John Vaughan (Financial Advisor) @ Lucid Living
When Lori Mackey used to pull into a gas station, her children would often ask her for money so they could buy candy. Mackey, being a financial literacy expert, turned it into a math problem and a chance to learn about money.She gave each child $1 and told them to come out with as much candy as they could.
So instead of buying a candy bar, her son and daughter would buy less expensive pieces of candy, all while doing math to see how much they could buy for a buck.
Her children have learned some creative ways to spend a dollar and eventually learned how to save money for short-term and long-term goals, as well as the importance of investing and donating their money.
Mackey, who founded Prosperity4Kids.com to help kids and parents learn about money, says being creative is the best way to get children to learn about money.
When you’re young, keeping 10 cents of every dollar for a long-term goal such as college is an easy habit to get into and should lead to saving money later in life, she says. “Most kids, you give them a dollar, and they’ll go out and spend a dollar. … You really need to take these 18 years and teach them about money management and finances.”
Here are six more creative ways to teach your children about money:
Chores. This may not be the most fun way for children to earn money, but doing chores can help teach the value of a Rand. It’s more difficult to spend the Rand you worked a few hours for than to simply get it from Mom.

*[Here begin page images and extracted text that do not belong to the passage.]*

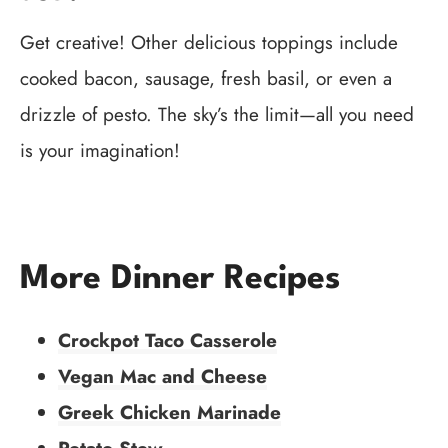
Get creative! Other delicious toppings include
cooked bacon, sausage, fresh basil, or even a
drizzle of pesto. The sky’s the limit—all you need
is your imagination!
More Dinner Recipes
Crockpot Taco Casserole
Vegan Mac and Cheese
Greek Chicken Marinade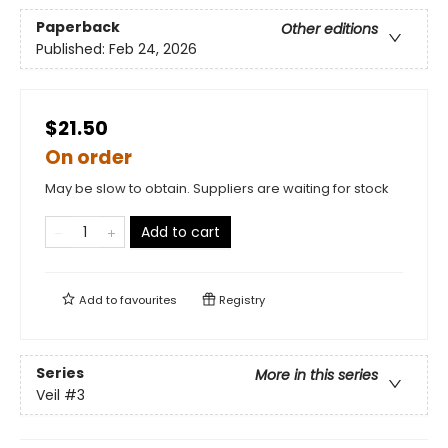
Paperback
Other editions
Published:
Feb 24, 2026
$21.50
On order
May be slow to obtain. Suppliers are waiting for stock
Add to cart
Add to
favourites
Registry
Series
More in this series
Veil
#3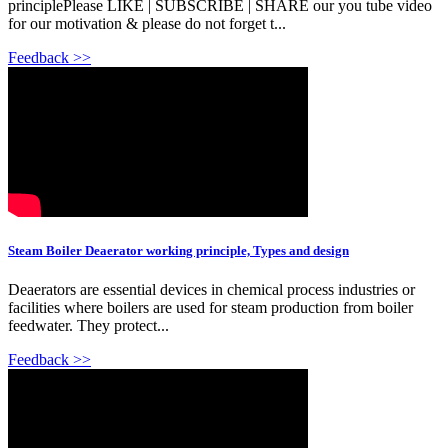
principlePlease LIKE | SUBSCRIBE | SHARE our you tube video
for our motivation & please do not forget t...
Feedback >>
Steam Boiler Deaerator working principle, Types and design
Deaerators are essential devices in chemical process industries or
facilities where boilers are used for steam production from boiler
feedwater. They protect...
Feedback >>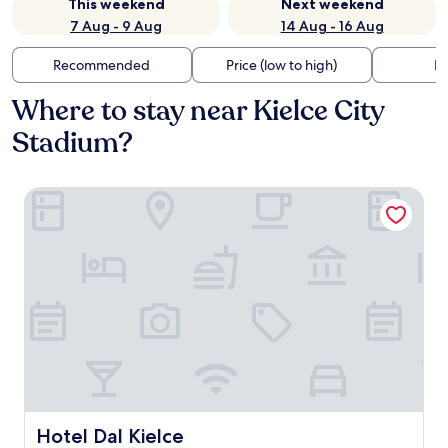
This weekend
Next weekend
7 Aug - 9 Aug
14 Aug - 16 Aug
Recommended
Price (low to high)
Di
Where to stay near Kielce City
Stadium?
Hotel Dal Kielce
Hotel Dal Kielce
Hotel Dal Kielce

An allowance is the best way to teach kids about money, but only if tied to chores, Mackey said. The work could also teach them what type of work they want to do in the future. Her son discovered quickly that he prefers selling things to make money instead of doing physical labor.
Selling. For kids who have unwanted belongings to sell, JunkMail has free classifieds. What kid doesn’t have at least a cupboard full of old toys and clothes no longer in use.
Coupon clipping. Donda Combs, a financial wellness speaker whose seminar topics have included how to raise money-savvy kids, says she used to give her children the newspaper and tell them to clip the coupons of anything they recognized that the family normally purchased. If they went to the store with her and brought and used a coupon, she gave them the cash back for using the coupon.
Watch what you drink. Combs has another way to pay children for being thrifty: Pay them the menu price of a beverage when they go out to dinner and order water to drink. Amazingly, she says, they chose to drink much more water.
Waiting period. Anytime her kids, who are now 16 and 19, wanted to buy something, Combs would require a 48-hour waiting period and asked them to research and find three other items they could purchase for the exact same price. It taught them to resist impulse buying, to enjoy “window shopping,” and to make better purchasing decisions.
Shopping control. For each new season of clothes shopping, Combs created a “need” list that included how many of each item was needed and a reasonable price for each item before giving them control of the shopping. If they spent all of the money at the beginning of the season, they wouldn’t be able to “add” a new shirt or other item later for a special party. They found this difficult at first, but it helped them learn to anticipate upcoming events, she says.
“The most important thing for parents is that this is lifelong,” Mckey says of financial literacy. She recommends what’s called the “10-10-10-70 principle,” with 10% of any money a child earns being put into giving, investing, and saving for a long-term goal or for emergency needs, and 70% into saving for the short term or spending wisely.